WRITTEN TASK:
Copy the listing from the line with "Mike Mayock: 49er" up to and including the line with "via Facebook", renaming "Hybrid Solution" to "Mixed Solution" and keeping everything else unchanged. Leave the pictures out of your answer.

Stored data entries
= = =

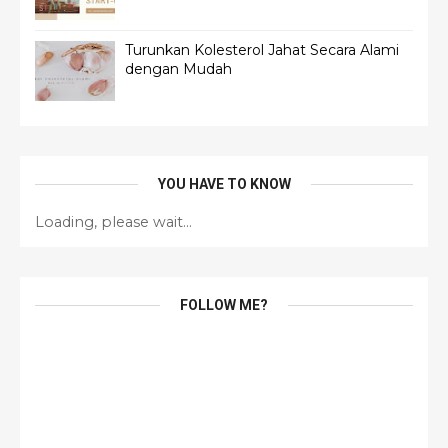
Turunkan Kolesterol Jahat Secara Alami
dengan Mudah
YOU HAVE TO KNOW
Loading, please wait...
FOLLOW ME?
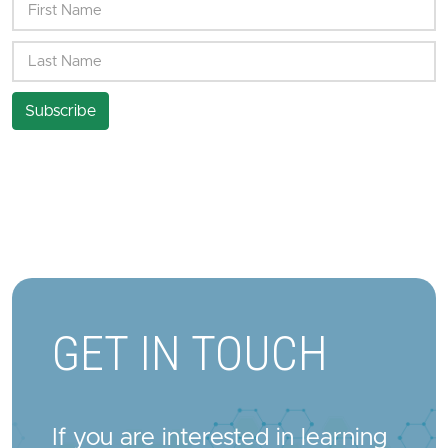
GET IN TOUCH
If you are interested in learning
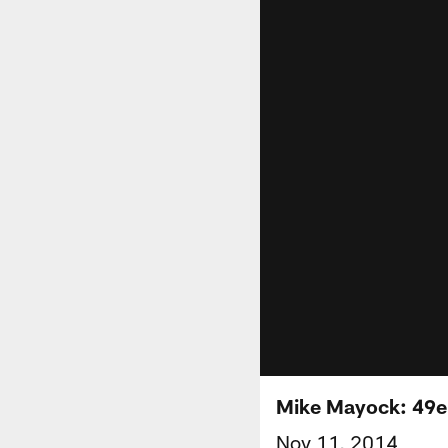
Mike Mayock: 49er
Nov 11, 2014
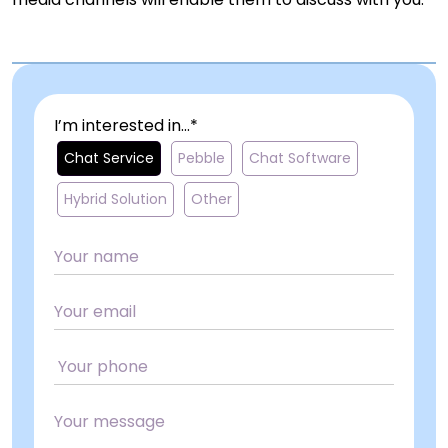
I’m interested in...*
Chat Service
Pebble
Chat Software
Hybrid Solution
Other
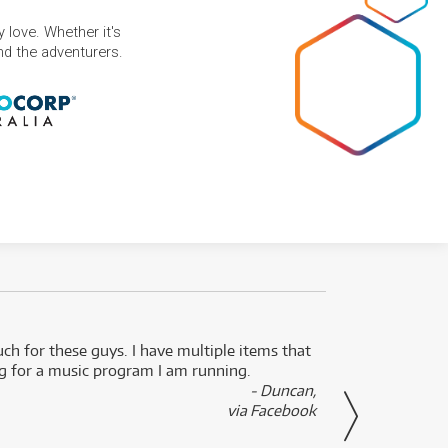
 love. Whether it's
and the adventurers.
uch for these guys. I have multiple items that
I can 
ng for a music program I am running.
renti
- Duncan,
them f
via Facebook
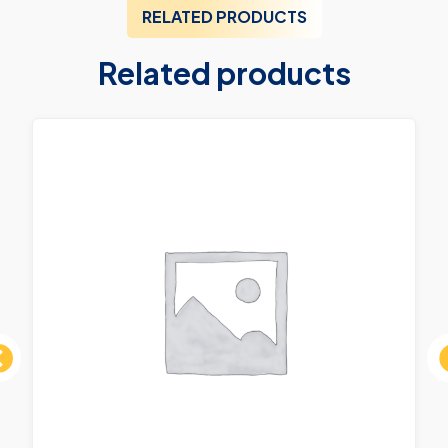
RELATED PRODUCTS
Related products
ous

= = =

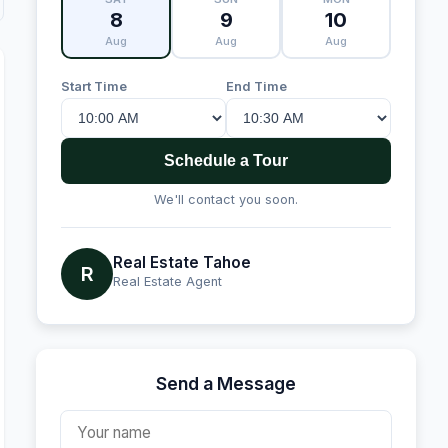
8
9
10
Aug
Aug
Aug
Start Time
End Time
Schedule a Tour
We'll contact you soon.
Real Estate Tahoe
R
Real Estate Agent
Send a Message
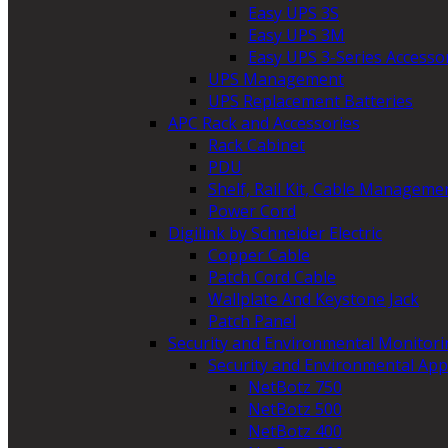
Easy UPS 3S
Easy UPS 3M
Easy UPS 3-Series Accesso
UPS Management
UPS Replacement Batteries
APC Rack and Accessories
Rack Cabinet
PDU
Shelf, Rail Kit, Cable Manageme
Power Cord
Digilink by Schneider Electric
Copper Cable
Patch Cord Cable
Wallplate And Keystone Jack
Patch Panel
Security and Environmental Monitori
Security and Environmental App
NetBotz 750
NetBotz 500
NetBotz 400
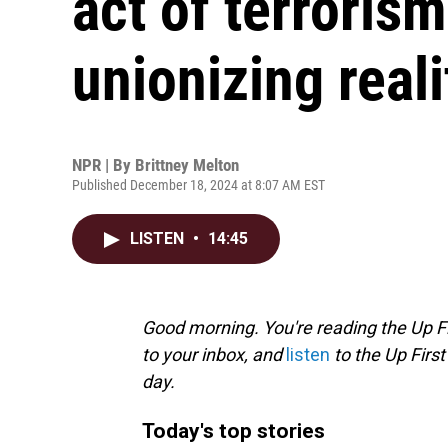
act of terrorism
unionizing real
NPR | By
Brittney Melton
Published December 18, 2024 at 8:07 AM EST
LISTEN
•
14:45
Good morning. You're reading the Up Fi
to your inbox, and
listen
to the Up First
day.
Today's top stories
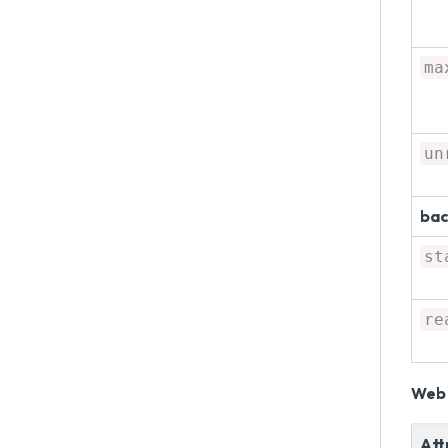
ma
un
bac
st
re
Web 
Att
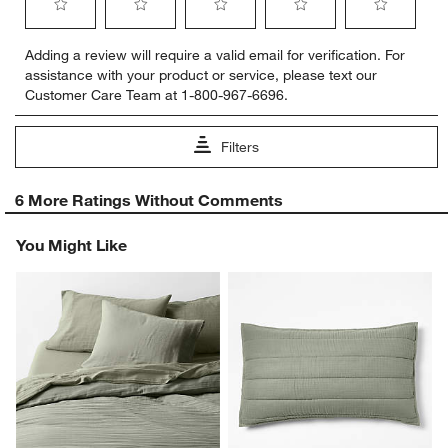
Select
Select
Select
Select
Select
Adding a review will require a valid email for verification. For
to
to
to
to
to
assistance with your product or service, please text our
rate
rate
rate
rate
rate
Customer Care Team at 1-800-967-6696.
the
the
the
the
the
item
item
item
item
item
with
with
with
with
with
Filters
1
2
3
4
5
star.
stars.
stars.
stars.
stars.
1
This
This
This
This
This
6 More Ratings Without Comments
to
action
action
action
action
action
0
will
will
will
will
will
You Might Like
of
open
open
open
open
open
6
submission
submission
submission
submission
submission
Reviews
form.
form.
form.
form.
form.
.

= = =

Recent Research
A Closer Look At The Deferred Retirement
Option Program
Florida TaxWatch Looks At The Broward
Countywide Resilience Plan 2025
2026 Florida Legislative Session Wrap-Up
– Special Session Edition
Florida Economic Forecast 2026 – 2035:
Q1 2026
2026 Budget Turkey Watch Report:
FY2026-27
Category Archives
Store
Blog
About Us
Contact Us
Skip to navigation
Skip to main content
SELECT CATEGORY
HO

= = =

RESULT OF THIS TASK:
Mike Mayock: 49er
Nov 11, 2014
I’m interested in...*
Chat Service
Pebble
Chat Software
Mixed Solution
Other
 love. Whether it's
and the adventurers.
uch for these guys. I have multiple items that
I can 
ng for a music program I am running.
renti
- Duncan,
them f
via Facebook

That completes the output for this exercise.